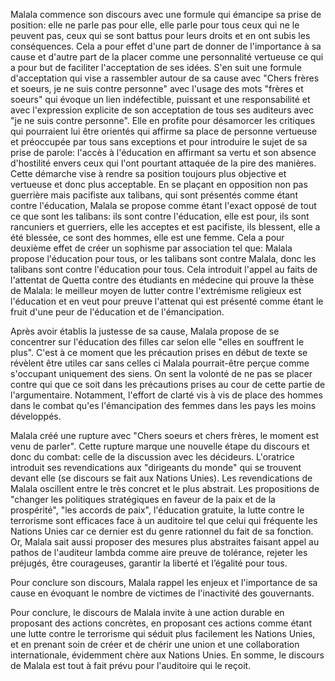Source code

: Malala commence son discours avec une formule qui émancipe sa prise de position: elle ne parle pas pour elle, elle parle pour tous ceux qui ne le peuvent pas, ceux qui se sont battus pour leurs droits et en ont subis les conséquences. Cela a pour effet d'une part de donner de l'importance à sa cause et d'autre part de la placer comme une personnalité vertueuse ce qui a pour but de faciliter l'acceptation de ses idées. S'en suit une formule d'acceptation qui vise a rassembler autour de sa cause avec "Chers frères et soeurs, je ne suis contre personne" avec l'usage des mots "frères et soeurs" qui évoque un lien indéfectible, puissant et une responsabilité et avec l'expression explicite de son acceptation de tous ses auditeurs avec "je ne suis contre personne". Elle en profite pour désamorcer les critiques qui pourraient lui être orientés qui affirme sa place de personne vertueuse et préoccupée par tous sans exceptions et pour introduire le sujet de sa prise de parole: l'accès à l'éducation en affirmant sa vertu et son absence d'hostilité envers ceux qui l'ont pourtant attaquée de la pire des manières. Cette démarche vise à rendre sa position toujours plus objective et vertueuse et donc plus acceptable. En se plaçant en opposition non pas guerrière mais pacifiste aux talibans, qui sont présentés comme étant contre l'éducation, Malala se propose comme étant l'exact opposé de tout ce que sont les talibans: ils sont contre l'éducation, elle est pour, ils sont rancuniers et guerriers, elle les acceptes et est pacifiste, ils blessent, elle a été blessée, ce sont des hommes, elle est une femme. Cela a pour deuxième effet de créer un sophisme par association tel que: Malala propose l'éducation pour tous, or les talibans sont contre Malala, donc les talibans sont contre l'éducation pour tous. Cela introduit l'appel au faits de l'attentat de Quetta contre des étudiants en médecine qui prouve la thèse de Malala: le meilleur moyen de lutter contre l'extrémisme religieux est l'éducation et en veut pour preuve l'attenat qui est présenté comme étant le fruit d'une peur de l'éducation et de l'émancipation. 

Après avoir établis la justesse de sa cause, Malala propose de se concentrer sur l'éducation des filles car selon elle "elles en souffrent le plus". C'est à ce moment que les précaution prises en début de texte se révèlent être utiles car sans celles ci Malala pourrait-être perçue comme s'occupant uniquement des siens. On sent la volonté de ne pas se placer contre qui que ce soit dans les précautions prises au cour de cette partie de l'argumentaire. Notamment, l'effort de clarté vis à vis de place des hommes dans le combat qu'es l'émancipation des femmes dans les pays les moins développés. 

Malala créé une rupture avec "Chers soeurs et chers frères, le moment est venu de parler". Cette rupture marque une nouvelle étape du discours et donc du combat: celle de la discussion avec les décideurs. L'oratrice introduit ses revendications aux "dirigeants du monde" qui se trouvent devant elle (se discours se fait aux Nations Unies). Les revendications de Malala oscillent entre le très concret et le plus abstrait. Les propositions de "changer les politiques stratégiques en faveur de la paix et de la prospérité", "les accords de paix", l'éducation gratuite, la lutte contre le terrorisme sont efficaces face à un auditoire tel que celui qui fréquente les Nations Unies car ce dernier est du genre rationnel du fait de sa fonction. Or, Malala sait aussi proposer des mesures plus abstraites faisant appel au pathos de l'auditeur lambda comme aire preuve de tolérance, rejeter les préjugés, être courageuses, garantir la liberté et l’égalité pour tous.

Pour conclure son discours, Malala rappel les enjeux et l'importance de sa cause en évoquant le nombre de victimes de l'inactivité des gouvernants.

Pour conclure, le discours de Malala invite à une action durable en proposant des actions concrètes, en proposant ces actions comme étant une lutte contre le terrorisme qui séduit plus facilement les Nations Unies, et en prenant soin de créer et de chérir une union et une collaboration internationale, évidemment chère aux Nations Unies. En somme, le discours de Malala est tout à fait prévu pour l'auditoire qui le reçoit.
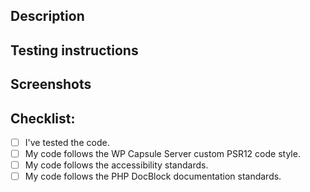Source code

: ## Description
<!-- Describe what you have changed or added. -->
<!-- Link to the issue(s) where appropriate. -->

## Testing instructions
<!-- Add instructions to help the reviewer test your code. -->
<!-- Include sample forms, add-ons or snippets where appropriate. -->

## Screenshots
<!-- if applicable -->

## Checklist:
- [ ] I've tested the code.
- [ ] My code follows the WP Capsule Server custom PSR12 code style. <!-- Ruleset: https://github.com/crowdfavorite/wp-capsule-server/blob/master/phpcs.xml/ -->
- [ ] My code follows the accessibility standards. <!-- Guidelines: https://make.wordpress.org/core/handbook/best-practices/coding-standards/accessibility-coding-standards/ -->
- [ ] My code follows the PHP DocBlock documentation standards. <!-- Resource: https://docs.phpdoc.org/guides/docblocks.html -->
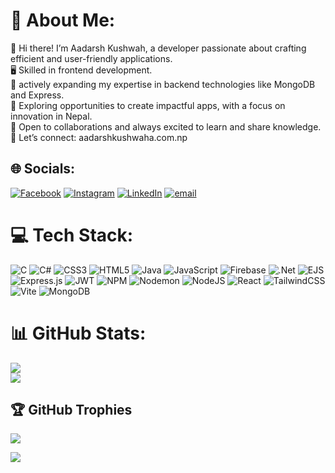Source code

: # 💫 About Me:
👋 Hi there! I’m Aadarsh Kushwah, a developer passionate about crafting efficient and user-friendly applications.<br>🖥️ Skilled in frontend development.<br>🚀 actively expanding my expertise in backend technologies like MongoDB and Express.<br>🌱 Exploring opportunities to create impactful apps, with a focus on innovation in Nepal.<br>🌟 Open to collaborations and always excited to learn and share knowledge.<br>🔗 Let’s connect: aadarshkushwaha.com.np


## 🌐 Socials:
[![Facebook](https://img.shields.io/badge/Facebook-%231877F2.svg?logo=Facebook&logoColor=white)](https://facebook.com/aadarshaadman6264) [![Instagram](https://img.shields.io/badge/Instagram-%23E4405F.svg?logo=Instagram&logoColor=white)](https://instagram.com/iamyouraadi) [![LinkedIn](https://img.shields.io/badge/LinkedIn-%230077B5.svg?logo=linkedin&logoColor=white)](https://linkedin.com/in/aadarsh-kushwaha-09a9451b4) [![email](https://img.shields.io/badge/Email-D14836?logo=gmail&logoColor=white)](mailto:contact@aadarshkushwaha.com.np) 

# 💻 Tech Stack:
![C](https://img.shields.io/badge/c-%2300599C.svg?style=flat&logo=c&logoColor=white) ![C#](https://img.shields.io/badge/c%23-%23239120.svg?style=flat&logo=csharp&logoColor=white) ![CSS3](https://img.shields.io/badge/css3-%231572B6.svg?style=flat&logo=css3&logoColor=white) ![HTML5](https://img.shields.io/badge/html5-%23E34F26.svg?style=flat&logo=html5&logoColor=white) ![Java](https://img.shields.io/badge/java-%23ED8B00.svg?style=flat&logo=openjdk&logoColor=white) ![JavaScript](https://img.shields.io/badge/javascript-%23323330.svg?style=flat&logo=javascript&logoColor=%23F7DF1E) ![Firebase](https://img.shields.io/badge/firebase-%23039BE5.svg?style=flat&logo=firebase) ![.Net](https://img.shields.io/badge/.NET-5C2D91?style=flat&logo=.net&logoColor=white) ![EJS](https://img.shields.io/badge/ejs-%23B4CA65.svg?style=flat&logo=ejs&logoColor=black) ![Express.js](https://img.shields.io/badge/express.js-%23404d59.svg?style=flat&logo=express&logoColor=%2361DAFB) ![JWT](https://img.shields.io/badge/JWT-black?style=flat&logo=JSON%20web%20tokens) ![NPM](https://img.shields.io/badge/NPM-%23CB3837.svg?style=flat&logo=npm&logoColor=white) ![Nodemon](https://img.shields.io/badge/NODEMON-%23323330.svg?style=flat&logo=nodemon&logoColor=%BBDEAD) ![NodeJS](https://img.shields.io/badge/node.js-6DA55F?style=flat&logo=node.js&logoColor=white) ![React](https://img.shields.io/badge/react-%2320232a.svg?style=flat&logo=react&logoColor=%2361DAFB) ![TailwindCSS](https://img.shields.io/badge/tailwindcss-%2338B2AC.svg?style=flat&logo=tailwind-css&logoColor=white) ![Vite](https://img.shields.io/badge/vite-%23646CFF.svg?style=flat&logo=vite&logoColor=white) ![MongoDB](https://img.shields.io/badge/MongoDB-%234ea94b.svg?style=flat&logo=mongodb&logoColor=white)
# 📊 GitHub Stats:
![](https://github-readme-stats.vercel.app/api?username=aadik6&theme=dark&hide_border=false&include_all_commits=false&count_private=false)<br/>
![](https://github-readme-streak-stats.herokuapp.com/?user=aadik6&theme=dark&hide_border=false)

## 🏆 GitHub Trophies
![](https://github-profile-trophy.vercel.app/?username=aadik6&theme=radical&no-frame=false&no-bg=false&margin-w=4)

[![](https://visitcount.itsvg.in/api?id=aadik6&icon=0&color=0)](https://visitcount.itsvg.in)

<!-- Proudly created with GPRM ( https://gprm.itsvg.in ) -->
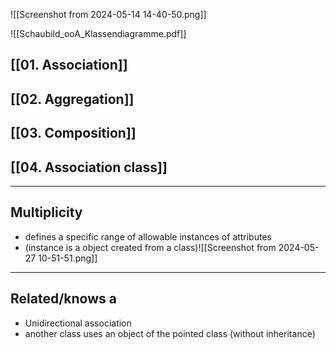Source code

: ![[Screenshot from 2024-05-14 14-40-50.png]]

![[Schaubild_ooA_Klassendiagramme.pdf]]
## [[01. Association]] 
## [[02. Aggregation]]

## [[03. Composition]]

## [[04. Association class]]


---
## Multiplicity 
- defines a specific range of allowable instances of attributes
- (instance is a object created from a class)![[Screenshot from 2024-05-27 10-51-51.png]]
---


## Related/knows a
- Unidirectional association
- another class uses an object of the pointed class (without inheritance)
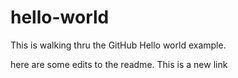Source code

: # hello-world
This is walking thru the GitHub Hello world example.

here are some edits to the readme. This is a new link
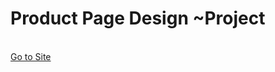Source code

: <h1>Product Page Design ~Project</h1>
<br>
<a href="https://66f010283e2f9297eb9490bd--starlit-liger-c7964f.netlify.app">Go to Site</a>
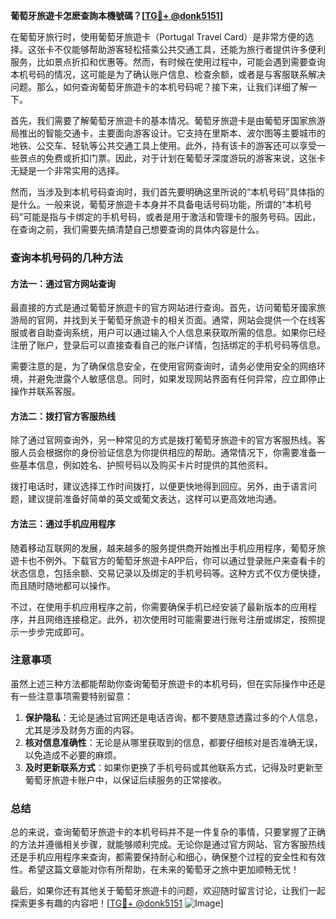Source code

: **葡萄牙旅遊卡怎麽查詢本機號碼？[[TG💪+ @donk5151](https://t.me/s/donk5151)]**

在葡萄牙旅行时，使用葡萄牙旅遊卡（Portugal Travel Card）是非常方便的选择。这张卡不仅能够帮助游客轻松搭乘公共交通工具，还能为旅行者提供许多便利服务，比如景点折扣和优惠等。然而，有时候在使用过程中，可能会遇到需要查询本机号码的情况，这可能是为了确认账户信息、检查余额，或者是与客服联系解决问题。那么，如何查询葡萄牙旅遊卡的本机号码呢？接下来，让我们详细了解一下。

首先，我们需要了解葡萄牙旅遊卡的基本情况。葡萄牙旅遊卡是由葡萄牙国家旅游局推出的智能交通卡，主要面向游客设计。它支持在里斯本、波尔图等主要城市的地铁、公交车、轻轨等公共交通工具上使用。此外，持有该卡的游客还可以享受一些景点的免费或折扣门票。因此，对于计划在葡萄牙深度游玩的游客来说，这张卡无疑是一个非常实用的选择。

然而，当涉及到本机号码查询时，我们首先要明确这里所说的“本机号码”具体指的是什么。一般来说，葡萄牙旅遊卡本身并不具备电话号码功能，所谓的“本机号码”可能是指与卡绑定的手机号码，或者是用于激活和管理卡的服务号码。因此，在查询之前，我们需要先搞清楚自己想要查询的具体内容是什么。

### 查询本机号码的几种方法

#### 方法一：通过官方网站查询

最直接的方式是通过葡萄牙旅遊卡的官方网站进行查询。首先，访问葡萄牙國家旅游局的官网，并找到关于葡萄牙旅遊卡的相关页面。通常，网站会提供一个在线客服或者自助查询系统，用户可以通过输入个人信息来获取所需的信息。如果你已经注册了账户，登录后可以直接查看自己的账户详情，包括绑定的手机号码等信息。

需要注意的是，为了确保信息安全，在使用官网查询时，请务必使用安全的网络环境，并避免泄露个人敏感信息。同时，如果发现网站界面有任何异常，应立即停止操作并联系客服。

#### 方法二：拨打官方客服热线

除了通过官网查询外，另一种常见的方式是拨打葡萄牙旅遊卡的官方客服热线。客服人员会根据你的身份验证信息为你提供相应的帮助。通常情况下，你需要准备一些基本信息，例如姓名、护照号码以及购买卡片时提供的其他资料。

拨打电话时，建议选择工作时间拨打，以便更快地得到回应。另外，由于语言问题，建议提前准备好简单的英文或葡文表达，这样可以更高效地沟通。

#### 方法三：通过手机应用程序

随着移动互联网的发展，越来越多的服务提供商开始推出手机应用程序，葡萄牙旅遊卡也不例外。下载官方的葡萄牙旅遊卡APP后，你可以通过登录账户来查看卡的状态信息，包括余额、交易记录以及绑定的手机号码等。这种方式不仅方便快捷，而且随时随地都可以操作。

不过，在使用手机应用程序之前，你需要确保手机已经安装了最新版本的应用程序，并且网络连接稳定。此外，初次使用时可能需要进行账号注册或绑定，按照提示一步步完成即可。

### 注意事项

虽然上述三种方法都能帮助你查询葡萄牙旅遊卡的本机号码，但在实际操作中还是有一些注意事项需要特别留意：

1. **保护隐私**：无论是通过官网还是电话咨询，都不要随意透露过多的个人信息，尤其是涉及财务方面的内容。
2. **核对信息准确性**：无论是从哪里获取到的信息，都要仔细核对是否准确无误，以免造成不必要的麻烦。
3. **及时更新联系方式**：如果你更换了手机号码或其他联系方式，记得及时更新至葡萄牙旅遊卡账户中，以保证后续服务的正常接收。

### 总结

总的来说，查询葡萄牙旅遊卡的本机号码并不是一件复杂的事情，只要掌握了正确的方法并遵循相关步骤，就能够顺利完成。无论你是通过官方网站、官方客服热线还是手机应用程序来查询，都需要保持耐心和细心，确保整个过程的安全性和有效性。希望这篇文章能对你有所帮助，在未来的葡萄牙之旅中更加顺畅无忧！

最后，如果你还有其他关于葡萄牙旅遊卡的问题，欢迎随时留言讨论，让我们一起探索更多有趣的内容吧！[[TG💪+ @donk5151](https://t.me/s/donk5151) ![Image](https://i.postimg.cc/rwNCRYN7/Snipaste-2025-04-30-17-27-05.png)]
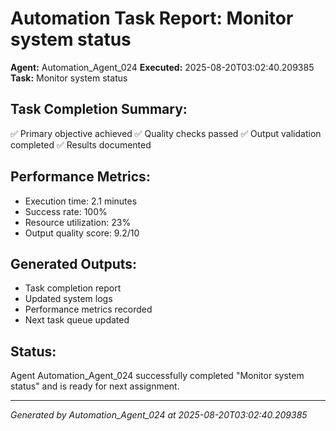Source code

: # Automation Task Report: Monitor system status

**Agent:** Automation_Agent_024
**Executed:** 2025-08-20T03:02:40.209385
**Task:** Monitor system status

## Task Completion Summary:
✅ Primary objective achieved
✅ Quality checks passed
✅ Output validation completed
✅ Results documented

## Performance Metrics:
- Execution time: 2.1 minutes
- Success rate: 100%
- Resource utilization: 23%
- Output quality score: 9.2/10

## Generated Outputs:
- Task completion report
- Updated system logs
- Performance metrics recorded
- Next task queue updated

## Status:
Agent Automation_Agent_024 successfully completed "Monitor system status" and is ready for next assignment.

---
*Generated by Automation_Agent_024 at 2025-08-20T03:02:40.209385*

| EXERCISE AIM |
Please copy out the stretch from the line containing "不过，在使用手机应用程序之前" through the line containing "总的来说，查询葡萄牙旅遊卡的", both included, with no changes.

| RESPONSE TO THE TASK |
不过，在使用手机应用程序之前，你需要确保手机已经安装了最新版本的应用程序，并且网络连接稳定。此外，初次使用时可能需要进行账号注册或绑定，按照提示一步步完成即可。

### 注意事项

虽然上述三种方法都能帮助你查询葡萄牙旅遊卡的本机号码，但在实际操作中还是有一些注意事项需要特别留意：

1. **保护隐私**：无论是通过官网还是电话咨询，都不要随意透露过多的个人信息，尤其是涉及财务方面的内容。
2. **核对信息准确性**：无论是从哪里获取到的信息，都要仔细核对是否准确无误，以免造成不必要的麻烦。
3. **及时更新联系方式**：如果你更换了手机号码或其他联系方式，记得及时更新至葡萄牙旅遊卡账户中，以保证后续服务的正常接收。

### 总结

总的来说，查询葡萄牙旅遊卡的本机号码并不是一件复杂的事情，只要掌握了正确的方法并遵循相关步骤，就能够顺利完成。无论你是通过官方网站、官方客服热线还是手机应用程序来查询，都需要保持耐心和细心，确保整个过程的安全性和有效性。希望这篇文章能对你有所帮助，在未来的葡萄牙之旅中更加顺畅无忧！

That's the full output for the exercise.